### EXERCISE
Copy out again everything in the listing from the line that contains "eficiente sin descuidar el aspecto visual" down to the line that contains "aparato un estilo", including both of those lines.

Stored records
+ + + + + + +

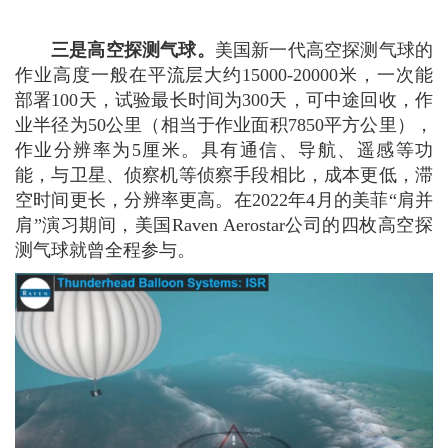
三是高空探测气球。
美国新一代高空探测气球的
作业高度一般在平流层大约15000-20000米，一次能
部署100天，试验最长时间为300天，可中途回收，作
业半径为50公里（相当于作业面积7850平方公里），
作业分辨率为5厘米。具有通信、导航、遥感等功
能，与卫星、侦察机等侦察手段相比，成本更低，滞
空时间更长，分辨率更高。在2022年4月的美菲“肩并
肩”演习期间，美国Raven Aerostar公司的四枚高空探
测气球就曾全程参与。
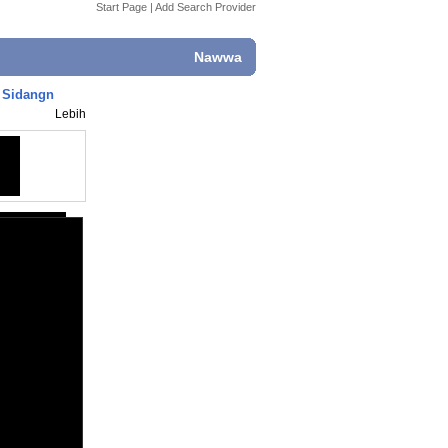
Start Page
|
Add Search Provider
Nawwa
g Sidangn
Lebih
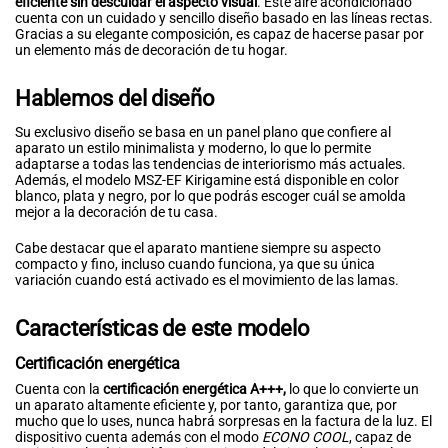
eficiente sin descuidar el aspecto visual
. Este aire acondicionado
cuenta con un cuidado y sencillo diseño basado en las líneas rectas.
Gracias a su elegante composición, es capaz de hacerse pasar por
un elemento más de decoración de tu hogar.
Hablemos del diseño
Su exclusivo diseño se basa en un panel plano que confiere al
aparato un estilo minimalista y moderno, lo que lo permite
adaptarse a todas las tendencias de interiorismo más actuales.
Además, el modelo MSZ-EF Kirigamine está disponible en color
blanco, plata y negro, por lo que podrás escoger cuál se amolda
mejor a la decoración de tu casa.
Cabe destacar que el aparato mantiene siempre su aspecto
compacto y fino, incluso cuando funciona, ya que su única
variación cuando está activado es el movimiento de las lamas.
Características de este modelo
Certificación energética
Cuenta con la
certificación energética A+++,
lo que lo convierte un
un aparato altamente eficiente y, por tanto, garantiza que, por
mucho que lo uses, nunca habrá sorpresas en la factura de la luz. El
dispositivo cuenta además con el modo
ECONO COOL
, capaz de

+ + + + + + +

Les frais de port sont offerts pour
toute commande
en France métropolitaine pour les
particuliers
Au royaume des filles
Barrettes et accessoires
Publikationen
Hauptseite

+ + + + + + +

### EXERCISE RESPONSE
eficiente sin descuidar el aspecto visual
. Este aire acondicionado
cuenta con un cuidado y sencillo diseño basado en las líneas rectas.
Gracias a su elegante composición, es capaz de hacerse pasar por
un elemento más de decoración de tu hogar.
Hablemos del diseño
Su exclusivo diseño se basa en un panel plano que confiere al
aparato un estilo minimalista y moderno, lo que lo permite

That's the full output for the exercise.